**DATA RECORDS:**
┌──

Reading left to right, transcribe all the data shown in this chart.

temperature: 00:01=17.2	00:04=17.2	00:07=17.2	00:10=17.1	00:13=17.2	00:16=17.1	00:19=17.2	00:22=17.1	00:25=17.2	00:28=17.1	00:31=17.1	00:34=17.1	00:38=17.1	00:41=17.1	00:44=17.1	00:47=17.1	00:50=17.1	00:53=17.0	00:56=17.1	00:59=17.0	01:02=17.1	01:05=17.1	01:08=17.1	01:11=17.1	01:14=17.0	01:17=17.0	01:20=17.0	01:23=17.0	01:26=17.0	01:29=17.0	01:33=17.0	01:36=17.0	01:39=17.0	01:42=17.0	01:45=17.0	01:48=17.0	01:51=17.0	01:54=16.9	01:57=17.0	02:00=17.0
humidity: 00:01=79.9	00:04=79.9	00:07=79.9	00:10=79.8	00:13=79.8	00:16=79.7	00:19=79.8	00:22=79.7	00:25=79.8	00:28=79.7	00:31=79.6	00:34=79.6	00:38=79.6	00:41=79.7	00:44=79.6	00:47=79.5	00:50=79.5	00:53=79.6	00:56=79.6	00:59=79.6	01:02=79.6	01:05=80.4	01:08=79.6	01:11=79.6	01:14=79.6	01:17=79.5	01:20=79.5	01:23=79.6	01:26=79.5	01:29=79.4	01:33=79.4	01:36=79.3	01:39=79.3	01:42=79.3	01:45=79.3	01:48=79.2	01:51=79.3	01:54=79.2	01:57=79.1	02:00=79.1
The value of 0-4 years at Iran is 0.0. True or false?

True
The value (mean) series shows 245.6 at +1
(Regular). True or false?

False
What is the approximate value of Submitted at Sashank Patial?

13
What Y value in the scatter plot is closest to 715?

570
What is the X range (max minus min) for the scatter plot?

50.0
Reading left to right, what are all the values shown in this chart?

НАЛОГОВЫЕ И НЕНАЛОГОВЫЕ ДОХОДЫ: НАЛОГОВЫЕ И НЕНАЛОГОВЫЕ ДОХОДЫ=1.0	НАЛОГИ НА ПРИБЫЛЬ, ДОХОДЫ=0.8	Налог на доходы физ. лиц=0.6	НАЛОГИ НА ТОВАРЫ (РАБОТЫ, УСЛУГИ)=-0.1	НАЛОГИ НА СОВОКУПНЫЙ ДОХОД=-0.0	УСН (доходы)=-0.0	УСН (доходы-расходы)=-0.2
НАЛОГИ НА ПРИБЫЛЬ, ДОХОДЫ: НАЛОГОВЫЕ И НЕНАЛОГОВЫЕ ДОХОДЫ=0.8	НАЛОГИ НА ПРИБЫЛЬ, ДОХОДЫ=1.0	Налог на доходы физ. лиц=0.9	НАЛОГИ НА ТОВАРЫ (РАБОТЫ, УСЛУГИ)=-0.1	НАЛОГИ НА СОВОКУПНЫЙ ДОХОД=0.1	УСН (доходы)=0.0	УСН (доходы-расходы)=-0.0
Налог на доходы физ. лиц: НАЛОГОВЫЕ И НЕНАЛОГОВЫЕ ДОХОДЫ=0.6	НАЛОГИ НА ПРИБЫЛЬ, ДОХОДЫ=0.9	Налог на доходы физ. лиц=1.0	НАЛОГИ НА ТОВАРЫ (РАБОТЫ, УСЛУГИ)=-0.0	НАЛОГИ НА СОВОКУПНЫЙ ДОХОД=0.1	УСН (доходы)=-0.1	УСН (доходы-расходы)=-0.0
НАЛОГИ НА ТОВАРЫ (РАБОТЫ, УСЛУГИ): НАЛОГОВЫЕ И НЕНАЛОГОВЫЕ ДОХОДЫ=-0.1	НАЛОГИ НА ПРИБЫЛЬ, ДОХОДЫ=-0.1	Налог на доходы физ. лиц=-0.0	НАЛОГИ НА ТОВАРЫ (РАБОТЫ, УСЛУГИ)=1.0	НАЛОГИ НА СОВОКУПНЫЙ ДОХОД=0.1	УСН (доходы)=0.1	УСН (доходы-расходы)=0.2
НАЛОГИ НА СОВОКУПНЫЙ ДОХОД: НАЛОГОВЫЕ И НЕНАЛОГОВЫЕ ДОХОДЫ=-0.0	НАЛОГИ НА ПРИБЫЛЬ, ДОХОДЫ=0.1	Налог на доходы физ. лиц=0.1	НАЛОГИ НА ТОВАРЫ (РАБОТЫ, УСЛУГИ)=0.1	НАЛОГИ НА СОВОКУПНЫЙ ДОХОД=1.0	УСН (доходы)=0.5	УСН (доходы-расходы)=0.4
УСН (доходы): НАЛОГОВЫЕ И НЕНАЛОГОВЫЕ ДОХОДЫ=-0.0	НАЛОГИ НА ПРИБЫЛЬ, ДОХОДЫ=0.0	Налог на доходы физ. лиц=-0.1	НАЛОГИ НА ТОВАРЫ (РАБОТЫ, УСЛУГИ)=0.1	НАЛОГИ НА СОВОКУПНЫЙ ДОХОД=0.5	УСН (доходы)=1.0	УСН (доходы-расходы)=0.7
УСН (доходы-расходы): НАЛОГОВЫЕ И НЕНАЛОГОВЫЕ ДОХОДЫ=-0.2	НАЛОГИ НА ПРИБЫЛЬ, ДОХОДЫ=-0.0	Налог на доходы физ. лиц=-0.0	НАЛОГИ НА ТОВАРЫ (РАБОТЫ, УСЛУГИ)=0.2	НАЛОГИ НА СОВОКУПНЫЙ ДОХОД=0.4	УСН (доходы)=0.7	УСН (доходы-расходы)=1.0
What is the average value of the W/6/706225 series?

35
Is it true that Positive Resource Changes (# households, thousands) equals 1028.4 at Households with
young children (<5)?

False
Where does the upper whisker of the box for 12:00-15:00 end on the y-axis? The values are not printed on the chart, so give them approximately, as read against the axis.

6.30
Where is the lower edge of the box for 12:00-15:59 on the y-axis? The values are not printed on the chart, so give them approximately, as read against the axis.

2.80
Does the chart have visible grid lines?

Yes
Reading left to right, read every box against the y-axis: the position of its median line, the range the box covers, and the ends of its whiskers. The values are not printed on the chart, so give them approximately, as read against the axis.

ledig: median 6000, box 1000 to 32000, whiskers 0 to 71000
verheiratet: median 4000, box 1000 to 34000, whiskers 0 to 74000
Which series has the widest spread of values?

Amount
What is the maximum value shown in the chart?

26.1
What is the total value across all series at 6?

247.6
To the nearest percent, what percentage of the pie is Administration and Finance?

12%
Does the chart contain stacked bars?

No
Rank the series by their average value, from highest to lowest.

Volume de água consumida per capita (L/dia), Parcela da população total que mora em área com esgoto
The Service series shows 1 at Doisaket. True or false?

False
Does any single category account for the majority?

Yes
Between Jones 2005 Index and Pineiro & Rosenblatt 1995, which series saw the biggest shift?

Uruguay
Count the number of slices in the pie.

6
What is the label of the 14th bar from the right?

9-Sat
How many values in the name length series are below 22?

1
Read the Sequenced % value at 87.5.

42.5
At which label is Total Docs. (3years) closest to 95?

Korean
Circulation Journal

└──

**REQUIRED ACTION:** Swap "Налог на доходы физ. лиц" for "НДФЛ" in the lines starting with the line containing "НАЛОГОВЫЕ И НЕНАЛОГОВЫЕ ДОХОДЫ: НАЛОГОВЫЕ" and going on through the line containing "Налог на доходы физ. лиц: НАЛОГОВЫЕ", leaving everything else unchanged. Give back only those lines.

**RESPONSE TO THIS TASK:**
НАЛОГОВЫЕ И НЕНАЛОГОВЫЕ ДОХОДЫ: НАЛОГОВЫЕ И НЕНАЛОГОВЫЕ ДОХОДЫ=1.0	НАЛОГИ НА ПРИБЫЛЬ, ДОХОДЫ=0.8	НДФЛ=0.6	НАЛОГИ НА ТОВАРЫ (РАБОТЫ, УСЛУГИ)=-0.1	НАЛОГИ НА СОВОКУПНЫЙ ДОХОД=-0.0	УСН (доходы)=-0.0	УСН (доходы-расходы)=-0.2
НАЛОГИ НА ПРИБЫЛЬ, ДОХОДЫ: НАЛОГОВЫЕ И НЕНАЛОГОВЫЕ ДОХОДЫ=0.8	НАЛОГИ НА ПРИБЫЛЬ, ДОХОДЫ=1.0	НДФЛ=0.9	НАЛОГИ НА ТОВАРЫ (РАБОТЫ, УСЛУГИ)=-0.1	НАЛОГИ НА СОВОКУПНЫЙ ДОХОД=0.1	УСН (доходы)=0.0	УСН (доходы-расходы)=-0.0
НДФЛ: НАЛОГОВЫЕ И НЕНАЛОГОВЫЕ ДОХОДЫ=0.6	НАЛОГИ НА ПРИБЫЛЬ, ДОХОДЫ=0.9	НДФЛ=1.0	НАЛОГИ НА ТОВАРЫ (РАБОТЫ, УСЛУГИ)=-0.0	НАЛОГИ НА СОВОКУПНЫЙ ДОХОД=0.1	УСН (доходы)=-0.1	УСН (доходы-расходы)=-0.0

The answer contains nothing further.